» **AUFGABENSTELLUNG**
Prüfe bitte, ob die Aussagen (a), (b) und (c) mit dem Interview über die Gründung von Electronic Arts übereinstimmen, und belege jedes Ja oder Nein mit den entscheidenden Worten als wörtlichem Zitat. (a) Trip Hawkins lud im Juli 1982 fünf Personen zu einem Dinner in sein Haus in Portola Valley ein. (b) Der Befragte kannte Trip und Bing aus der gemeinsamen Zeit bei Apple. (c) Die erste Investment-Runde wurde von Trip Hawkins angeführt.

» **TEXTABSCHNITT**

# # #

Jeff Burton gehört zu den beeindruckendsten Unternehmern der US-amerikanischen Tech-Szene. Zusammen mit fünf weiteren Co-Foundern gründete er in den 1980er Jahren das Gaming-Unternehmen Electronic Arts, das sich inzwischen zu einem Multi-Milliarden-Dollar-Business entwickelt hat. Bei all dem Erfolg verlor er aber nie den Blick auf seine Familie und traf in diesem Zusammenhang immer wieder bemerkenswerte Entscheidungen. Wir haben uns mit ihm getroffen und ausführlich über sein Leben gesprochen.
In den 1980er Jahren warst Du Teil einer Gruppe visionärer Köpfe, die Electronic Arts gegründet haben. Inzwischen hat sich das Unternehmen zu einem der wichtigsten Player im Gaming-Markt entwickelt. Jeder kennt EA Games und die damit verbundenen Titel. Wie kam es zur Gründung? Wie seid Ihr auf die Idee dazu gekommen?
Im Jahr 1982 war Trip Hawkins, der bei Apple als Marketing Manager für das LISA-Projekt gearbeitet hat, nicht mehr zufrieden mit seinem Job. Er war zu diesem Zeitpunkt 28 Jahre alt und finanziell komplett unabhängig – vor allem durch Aktienoptionen, die er im Zuge seines Starts bei Apple im Sommer 1978 erworben hatte. Er hatte den Plan ein Unternehmen für Videospiele zu gründen. Im Juli 1982 lud er fünf weitere Personen zu einem Dinner in sein Haus in Portola Valley ein, um herauszufinden, ob diese daran interessiert wären, seinen Plan in die Realität umzusetzen. Diese fünf Personen waren: Rich Melmon, VP bei VisiCorp, Bing Gordon, Manager bei einer Werbeagentur in San Francisco, David Evans und Pat Marriott, beides Mitarbeiter von Trip bei Apple, und ich.
Zu diesem Zeitpunkt war ich bei Atari für die Entwicklung im internationalen Markt verantwortlich. Ich kannte Trip und Bing aus unserer gemeinsamen Zeit in Stanford. An diesem Abend unterhielten wir uns bis spät in die Nacht und diskutierten darüber, wie das Unternehmen, das wir gemeinsam gründen wollten, aussehen könnte und sollte. Trip wollte einen Third-Party-Software-Publisher aufbauen und wir waren uns schnell einig, dass das eine gute Idee sei. Trip und Rich stellten das Kapital, das uns als Seed Funding diente, während wir parallel in einer ersten Investment-Runde nach VC-Geldern Ausschau hielten. Im August 1982 verließen wir alle unsere bisherigen Jobs, um das Unternehmen zu gründen, das wir später Electronic Arts nannten. Im November 1982 konnten wir dann bereits die erste Investment-Runde abschließen und sammelten 5 Millionen US-Dollar ein. Angeführt wurde die Runde damals von Brook Beyers, Partner bei Kleiner, Perkins, Caulfield, & Beyers.

# # #

» **DATENSATZ**
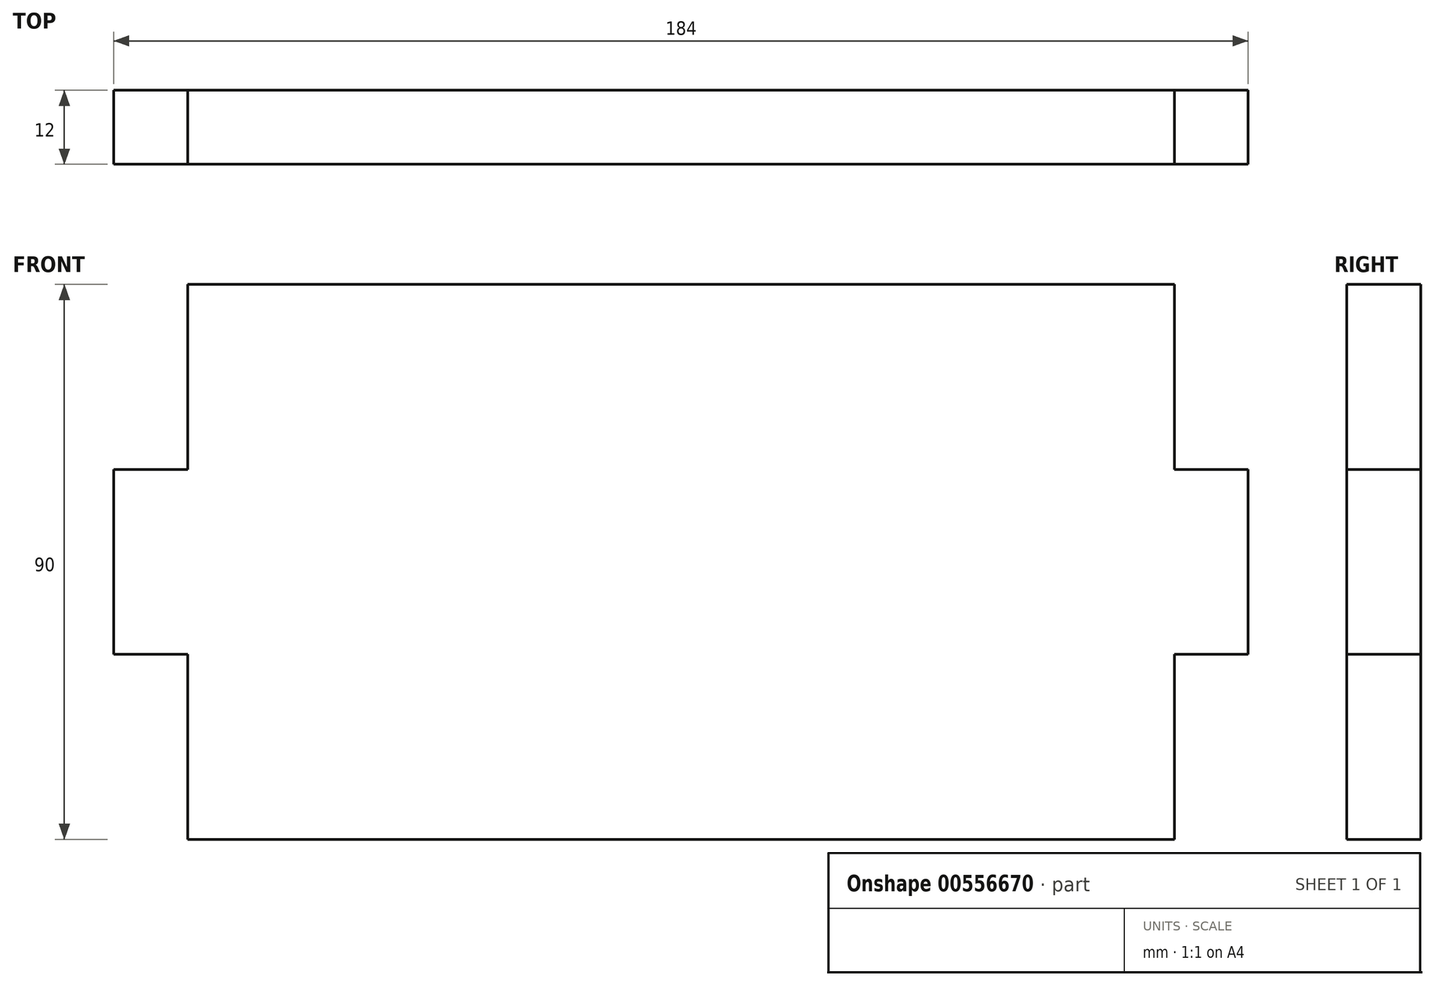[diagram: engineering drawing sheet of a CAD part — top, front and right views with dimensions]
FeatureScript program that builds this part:
annotation { "Feature Type Name" : "Feature", "Feature Type Description" : "" }
export const myFeature = defineFeature(function(context is Context, id is Id, definition is map)
    precondition{}
    {
        {
            var Q0;
            Q0=qCreatedBy(makeId("Front.planeOp"),FACE);
            var sketch = newSketch(context, id + "F0", { "sketchPlane" : qUnion([Q0])});
            skLineSegment(sketch, "E0", {"start": v(0, 0) * mm, "end": v(0, 30) * mm});
            skLineSegment(sketch, "E1", {"start": v(0, 30) * mm, "end": v(-12, 30) * mm});
            skLineSegment(sketch, "E2", {"start": v(-12, 30) * mm, "end": v(-12, 60) * mm});
            skLineSegment(sketch, "E3", {"start": v(-12, 60) * mm, "end": v(0, 60) * mm});
            skLineSegment(sketch, "E4", {"start": v(0, 60) * mm, "end": v(0, 90) * mm});
            skLineSegment(sketch, "E5", {"start": v(0, 90) * mm, "end": v(80, 90) * mm});
            skLineSegment(sketch, "E6", {"start": v(80, 90) * mm, "end": v(80, 0) * mm, "construction": true});
            skLineSegment(sketch, "E7", {"start": v(80, 0) * mm, "end": v(0, 0) * mm});
            skLineSegment(sketch, "E8.MirrorCS", {"start": v(160, 30) * mm, "end": v(172, 30) * mm});
            skLineSegment(sketch, "E9.MirrorCS", {"start": v(172, 30) * mm, "end": v(172, 60) * mm});
            skLineSegment(sketch, "E10.MirrorCS", {"start": v(160, 60) * mm, "end": v(160, 90) * mm});
            skLineSegment(sketch, "E11.MirrorCS", {"start": v(160, 0) * mm, "end": v(160, 30) * mm});
            skLineSegment(sketch, "E12.MirrorCS", {"start": v(160, 90) * mm, "end": v(80, 90) * mm});
            skLineSegment(sketch, "E13.MirrorCS", {"start": v(172, 60) * mm, "end": v(160, 60) * mm});
            skLineSegment(sketch, "E14.MirrorCS", {"start": v(80, 0) * mm, "end": v(160, 0) * mm});
            skSolve(sketch);
        }
        {
            var Q0;
            Q0 = qSketchRegion(id + "F0", true);
            extrude(context, id + "F1", {"entities" : qUnion([Q0]), "endBound" : BoundingType.SYMMETRIC, "depth" : 12 * mm, "offsetDistance" : 25 * mm});
        }
    });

# # #

» **RICHTIGE LÖSUNG**
(a) Ja: „Im Juli 1982 lud er fünf weitere Personen zu einem Dinner in sein Haus in Portola Valley ein“
(b) Nein: „Ich kannte Trip und Bing aus unserer gemeinsamen Zeit in Stanford.“
(c) Nein: „Angeführt wurde die Runde damals von Brook Beyers, Partner bei Kleiner, Perkins, Caulfield, & Beyers.“